___ EXCERPTED PASSAGE ___
In 2013, rumors tied Blackmon to Marion High School again when it was reported that he had been interviewed for the head coach's job. On April 24, 2013, the Marion Community Schools board voted unanimously to offer the position to Blackmon after the recent resignation of the prior head basketball coach. Once again, Blackmon accepted. Blackmon commented that he reneged after the previous hiring due to problems certain board members and others had with that selection process. This time, the board's 7–0 vote was met with warmth and ovations from those in attendance.

==Head coaching record==

- – Blackmon served a one-game suspension issued by the IHSAA in the first game of the 2011/12 season, won by the Knights. The Knights finished the season 14–9.

Statistics overview
| Season | Team | Overall | Conference | Standing | Postseason |
Bishop Luers High School (Summit Athletic Conference) (2004–2012)
| 2004/05 | Bishop Luers | 12–9 | 7–2 | 2nd | L Sectional first round |
| 2005/06 | Bishop Luers | 11–9 | 3–6 | T-7th | L Sectional first round |
| 2006/07 | Bishop Luers | 16–7 | 5–4 | 5th | W Sectional championship |
| 2007/08 | Bishop Luers | 24–3 | 7–2 | T-2nd | W Class 2A state championship |
| 2008/09 | Bishop Luers | 23–4 | 8–1 | 2nd | W Class 2A state championship |
| 2009/10 | Bishop Luers | 14–10 | 5–4 | T-3rd | W Sectional championship |
| 2010/11 | Bishop Luers | 17–5 | 7–1 | T-1st | L Sectional championship |
| 2011/12 | Bishop Luers | 13–9* | 6–1 | 1st | L Sectional championship |
| 2012/13 | Bishop Luers | 16–7 | 4–3 | 4th | W Sectional championship |
| Bishop Luers: |  | 146–63 | 52–24 |  |  |  |  |  |
Marion High School (North Central Conference) (2013–present)
___ DATA SHOWN ___
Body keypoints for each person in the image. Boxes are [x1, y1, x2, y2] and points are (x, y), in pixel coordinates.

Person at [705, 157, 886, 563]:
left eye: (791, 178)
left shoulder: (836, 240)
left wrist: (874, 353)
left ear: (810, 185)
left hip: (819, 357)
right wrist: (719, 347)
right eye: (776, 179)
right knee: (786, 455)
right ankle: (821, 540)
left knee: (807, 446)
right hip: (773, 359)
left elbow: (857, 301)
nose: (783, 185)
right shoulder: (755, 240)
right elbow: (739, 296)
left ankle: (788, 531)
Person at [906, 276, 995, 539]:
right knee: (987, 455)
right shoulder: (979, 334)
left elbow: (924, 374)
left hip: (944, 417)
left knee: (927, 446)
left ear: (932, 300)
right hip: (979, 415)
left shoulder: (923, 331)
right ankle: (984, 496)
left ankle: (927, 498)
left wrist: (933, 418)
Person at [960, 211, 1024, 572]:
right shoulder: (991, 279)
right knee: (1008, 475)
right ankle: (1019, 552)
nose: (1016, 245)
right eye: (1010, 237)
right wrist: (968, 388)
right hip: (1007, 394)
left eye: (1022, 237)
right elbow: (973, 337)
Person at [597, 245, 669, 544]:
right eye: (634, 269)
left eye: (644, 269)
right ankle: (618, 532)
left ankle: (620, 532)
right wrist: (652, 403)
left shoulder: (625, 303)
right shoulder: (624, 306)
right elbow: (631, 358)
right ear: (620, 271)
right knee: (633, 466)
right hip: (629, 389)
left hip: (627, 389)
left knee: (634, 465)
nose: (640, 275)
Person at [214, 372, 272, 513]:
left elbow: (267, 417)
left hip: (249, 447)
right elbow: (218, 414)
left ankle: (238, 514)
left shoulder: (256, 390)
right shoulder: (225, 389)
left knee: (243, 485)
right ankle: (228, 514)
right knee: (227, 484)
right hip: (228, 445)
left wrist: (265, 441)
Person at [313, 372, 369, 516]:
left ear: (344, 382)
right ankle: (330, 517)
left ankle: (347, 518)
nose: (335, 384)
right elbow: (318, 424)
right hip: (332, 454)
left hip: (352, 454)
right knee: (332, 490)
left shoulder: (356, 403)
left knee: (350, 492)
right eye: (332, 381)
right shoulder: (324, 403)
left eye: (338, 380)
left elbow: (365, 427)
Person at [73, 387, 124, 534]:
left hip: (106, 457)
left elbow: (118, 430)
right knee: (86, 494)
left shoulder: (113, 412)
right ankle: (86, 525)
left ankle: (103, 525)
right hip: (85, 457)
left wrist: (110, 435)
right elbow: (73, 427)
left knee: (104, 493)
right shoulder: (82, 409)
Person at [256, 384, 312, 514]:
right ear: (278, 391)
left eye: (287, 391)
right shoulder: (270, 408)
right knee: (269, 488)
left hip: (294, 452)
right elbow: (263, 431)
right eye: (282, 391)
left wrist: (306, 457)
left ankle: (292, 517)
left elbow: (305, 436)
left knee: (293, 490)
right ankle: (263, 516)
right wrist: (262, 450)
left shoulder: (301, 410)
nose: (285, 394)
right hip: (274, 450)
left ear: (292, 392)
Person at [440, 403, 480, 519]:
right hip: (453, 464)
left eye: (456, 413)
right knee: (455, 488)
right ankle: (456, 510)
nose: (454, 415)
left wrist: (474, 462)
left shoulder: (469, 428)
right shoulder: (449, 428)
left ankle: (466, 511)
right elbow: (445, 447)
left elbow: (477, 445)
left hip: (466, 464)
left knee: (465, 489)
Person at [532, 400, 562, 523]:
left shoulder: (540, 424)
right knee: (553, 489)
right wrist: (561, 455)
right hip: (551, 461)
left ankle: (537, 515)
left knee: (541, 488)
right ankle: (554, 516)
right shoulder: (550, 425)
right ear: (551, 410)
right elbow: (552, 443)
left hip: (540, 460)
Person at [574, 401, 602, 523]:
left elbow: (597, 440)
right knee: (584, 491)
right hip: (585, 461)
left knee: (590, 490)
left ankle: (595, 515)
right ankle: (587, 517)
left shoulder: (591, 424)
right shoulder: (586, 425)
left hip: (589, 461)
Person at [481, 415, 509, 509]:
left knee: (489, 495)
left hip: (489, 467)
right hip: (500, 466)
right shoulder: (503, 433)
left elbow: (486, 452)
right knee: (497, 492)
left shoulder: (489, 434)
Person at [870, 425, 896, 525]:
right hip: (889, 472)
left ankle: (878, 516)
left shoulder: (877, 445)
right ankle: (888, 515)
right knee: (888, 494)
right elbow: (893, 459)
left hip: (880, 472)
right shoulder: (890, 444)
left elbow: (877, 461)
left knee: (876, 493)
___
INSTRUCTIONS:
1/ According to the coaching passage, on what date did the Marion Community Schools board vote to offer Blackmon the head coach position?
2/ Write what comes next in the passage on Blackmon's coaching career, picking up after its final line.

TASK ANSWERS:
1/ April 24, 2013.

2/
| 2013/14 | Marion | 18–5 | 4–3 | 2nd | L Sectional semifinals |
| 2014/15 | Marion | 15–10 | 5–4 | 2nd | L Sectional first round |
| 2015/16 | Marion | 23–7 | 5–3 |  | W Class 4A state championship |
| 2016/17 | Marion | 10–13 | 4–5 |  | L Sectional first round |
| 2017/18 | Marion | 20–7 | 6–3 |  | W Sectional championship |
| 2018/19 | Marion | 19–8 | 7–2 |  | W Regional championship |
| 2019/20 | Marion | 12–11 | 6–3 |  |  |
| Marion: |  | 117–61 | 37–23 |  |  |  |  |  |
| Total: |  | 263–124 |  |  |  |  |  |  |  |
National champion Postseason invitational champion Conference regular season champion Conference regular season and conference tournament champion Division regular season champion Division regular season and conference tournament champion Conference tournament champion

==Playing career==

===Professional===
Blackmon was drafted by the New Jersey Nets in the 5th round, the 94th pick overall in the 1987 NBA draft. However, he never played in an NBA game.

===College===
- Senior (1986/87)
Season schedule
- Junior (1985/86)
Season schedule
- Sophomore (1984/85)
Season schedule
- Freshman (1983/84)
Season schedule

Blackmon's value was evident right from the start. He was one of only 5 Wildcats who played in all 34 games that season.

===High school===
- Blackmon finished his high school career with 1,897 points, currently listed as 66th best in Indiana boys' high school history.
- Blackmon scored 21 points to share leading-scorer honors for the victorious West team in the 1983 McDonald's Boys All-American Game.
- Blackmon was selected as a member of the 2008 Indiana Basketball Hall of Fame Silver Anniversary team.
- Senior (1982/83)
  - Blackmon scored 914 points during the 1982/83 season, the 10th best single-season total in Indiana boys high school history.
  - Blackmon led the Marion Giants to a regional championship and the state championship semi-finals before losing a high scoring game to Anderson High School. In his last game, Blackmon scored 52 points to set a state finals tournament record that still stands today. The effort, tied for 6th best in Indiana boys high school tournament history, was not enough to overcome the 42 points scored by Anderson's Troy Lewis, the second best individual effort in Indiana's single-class state finals tournament history.